Aos 40 anos de carreira, cineasta finaliza versão "lírica e trágica" de "Cleópatra", prepara filme inspirado em contos de Machado de Assis e afirma que a crítica "não tem gosto"

Marco A. Rezende - 24.jul.02/Folha Imagem
O diretor Júlio Bressane, homenageado em festival português


NAIEF HADDAD
ENVIADO A LAGOS, PORTUGAL

Em 1966, Júlio Bressane estreou na direção com o curta "Lima Barreto - Trajetória". Neste ano, uma das figuras mais originais da história do cinema brasileiro chega, portanto, a quatro décadas de carreira. E 60 anos de vida. E volta agora a um escritor carioca, assim como Lima Barreto. São de Machado de Assis, como Bressane adianta à Folha, os contos nos quais se baseia para seu próximo longa. Na entrevista a seguir, o autor de 26 filmes comenta sua versão de "Cleópatra", que deve ficar pronta ainda em 2006. Além disso, ataca a crítica e diz que o cinema brasileiro é formado por "uma grande manada que se sintoniza" a partir de "três, quatro pessoas". Bressane foi um dos homenageados da segunda edição do Cineport, festival dedicado a obras realizadas em língua portuguesa, em Lagos (Portugal). Encerrado ontem, o evento teve como grande vencedor entre os longas o brasileiro "Cinema, Aspirinas e Urubus", com seis prêmios, incluindo melhor filme e direção (Marcelo Gomes).  

FOLHA - Como foi seu primeiro contato com o cinema? JÚLIO BRESSANE - Quanto tinha 11 anos, fui para os EUA e ganhei uma câmera e um projetor 16 mm. E comecei a fazer filmes, era um brinquedo pra mim. Não parei desde então. Comecei como assistente de direção em "Menino de Engenho" (65), de Walter Lima Jr., e "Viagem ao Fim do Mundo" (68), de Fernando Campos. Dirigi o curta "Lima Barreto - Trajetória" (66) e, em seguida, fiz um longa com o Eduardo Escorel, "Bethânia Bem de Perto" (66).

FOLHA - Sobre o futuro, algum projeto mais ambicioso? BRESSANE - Todo projeto tem uma certa ambição e uma certa obscuridade, e é isso que vai levá-lo a fazer. Você faz porque não sabe o que é. Agora vou começar a mixar "Cleópatra", que é minha versão para a língua portuguesa do mito. Deve ficar pronto até o fim do ano. Mas já preparo outro projeto.
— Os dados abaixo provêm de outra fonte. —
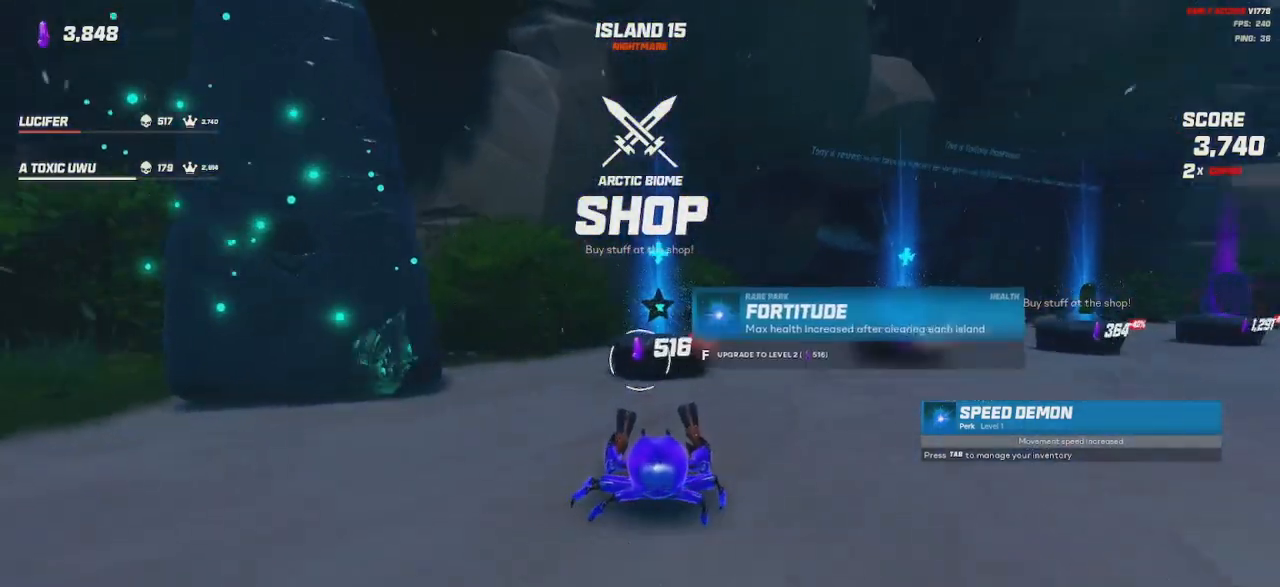
{"keys": ["d"], "mouse": [], "events": [[283, "d", "down"]]}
FOLHA - Qual é? BRESSANE - Chama-se "A Erva do Rato". É uma "sugestão" que me foi feita pelo Machado de Assis. São uma página de um conto e mais meia página de outro. Em função dessa página e meia, fiz essa ficção. Começo a dar os primeiros passos para realizar o filme no primeiro semestre do ano que vem.

FOLHA - Quais são os contos? BRESSANE - Meia página de "Um Esqueleto" e uma página de "A Causa Secreta".
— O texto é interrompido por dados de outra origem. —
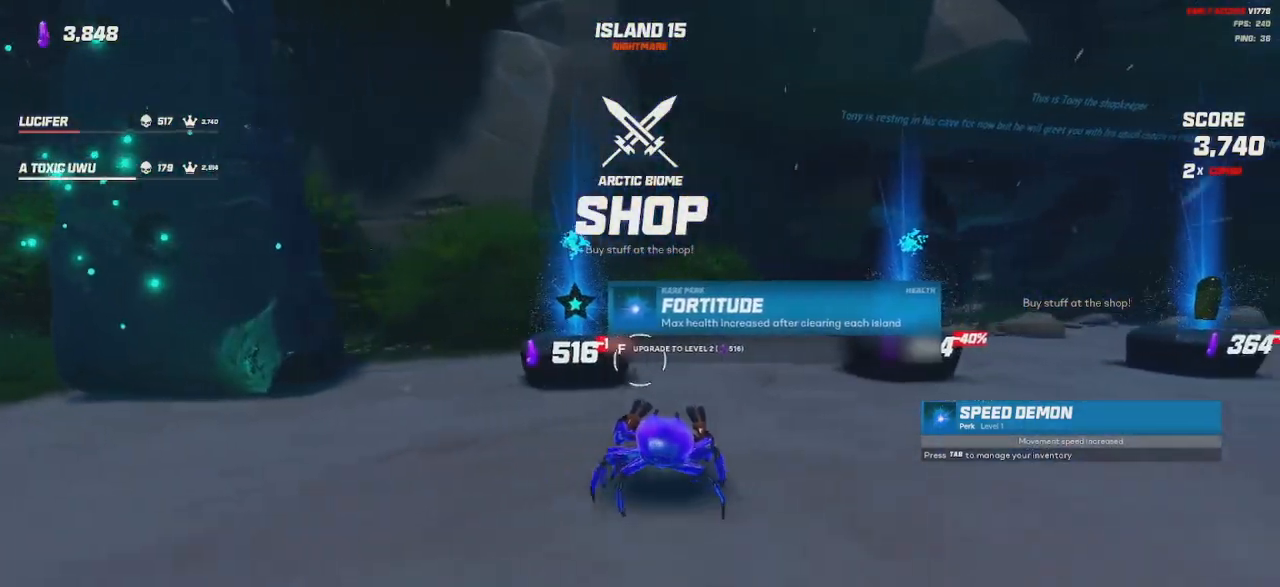
{"keys": [], "mouse": [], "events": [[317, "d", "up"]]}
FOLHA - Sobre "Cleópatra", o sr. pensou na Alessandra Negrini desde o início no papel principal? BRESSANE - Não pensei em uma atriz, inventei uma personagem, porque é uma nova versão, lírica. Cleópatra é um mito que vem sendo apropriado pelo latim desde o primeiro século, pela língua francesa desde o século 14. Apesar da citação em "Os Lusíadas", de Camões, o mito teve pouca ressonância na língua portuguesa. Tive então vontade de fazer uma versão apropriando-se da memória da língua portuguesa. A força dessa língua, dizem os lexicólogos, está na lírica. Cleópatra foi muito associada, sobretudo na língua inglesa, à sua versão épica. Pensei em uma versão musical, trágica, lírica. Sem ler o roteiro, a Alessandra me disse que gostaria de fazer o filme. Considero-a uma atriz esplêndida, cuidadosa.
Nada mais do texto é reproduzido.